I am trying to implement rabin's information dispersal algorithm which involves multiplication of a NxM matrix into a file. So I need to work with matrices and their inverses throughout my implementation. Along the way though I started testing generation of matrices and their inverses. 
As far as I am concerned I know the result of multiplication of a matrix with its inverse must be an identiy matrix namely, its main diagonal being ones and having zeros elsewhere. So I tried generating a Vandermonde matrix as follows:
import numpy as np
from numpy.linalg import inv
x = np.array([1, 2, 3, 5])
x1 = np.vander(x)
x1
array([[  1,   1,   1,   1],
       [  8,   4,   2,   1],
       [ 27,   9,   3,   1],
       [125,  25,   5,   1]])
and calculated the inverse as follows:
x1_inv = inv(x1_inv)
inv(x1_inv)
array([[-0.125     ,  0.33333333, -0.25      ,  0.04166667],
       [ 1.25      , -3.        ,  2.        , -0.25      ],
       [-3.875     ,  7.66666667, -4.25      ,  0.45833333],
       [ 3.75      , -5.        ,  2.5       , -0.25      ]])

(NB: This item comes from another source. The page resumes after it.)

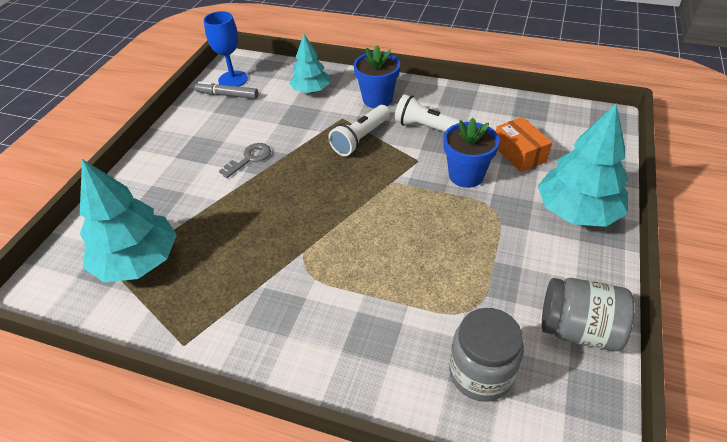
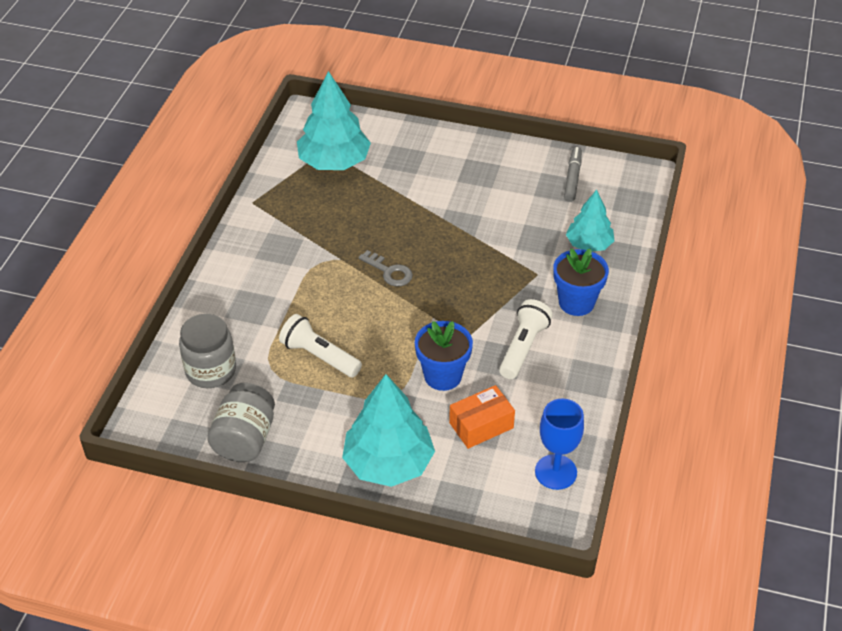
camera: 85 degrees right, 0 degrees up
(233, 79) = (604, 178): blue goblet -> blue goblet (555, 472)
(250, 158) = (464, 210): grey key -> grey key (389, 272)
(360, 139) = (501, 290): white flashlight -> white flashlight (319, 356)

So far so good, but by by multiplying x1 and x1_inv theoretically I would be expecting an identity matrix like follows:
array([[ 1.,  0.,  0.,  0.],
   [ 0.,  1.,  0.,  0.],
   [ 0.,  0.,  1.,  0.],
   [ 0.,  0.,  0.,  1.]])
but here's what I get:
x1_inv.dot(x1)
array([[  1.00000000e+00,   0.00000000e+00,  -1.66533454e-16,
         -1.38777878e-17],
       [  3.55271368e-15,   1.00000000e+00,   4.44089210e-16,
          2.77555756e-17],
       [ -1.42108547e-14,  -1.77635684e-15,   1.00000000e+00,
         -8.32667268e-16],
       [ -7.10542736e-15,  -8.88178420e-16,   2.22044605e-16,
          1.00000000e+00]])
I'm getting ones on the main diagonal, fine, but not zeros elsewhere. What am I missing here? To my surprise though, when I multiply the supposedly yielded identity matrix with the main matrix I get the main matrix while I shouldn't since the yielded identity matrix actually isn't one.
and when I try np.allclose(x1.dot(inv(x1), np.eye(4)) I'm returned true.
My question being: What am I missing here? Why the result of x1.dot(x1_inv) doesn't seem what I would expect it to be (an identity matrix with ones on main diagonal and zeros elsewhere)?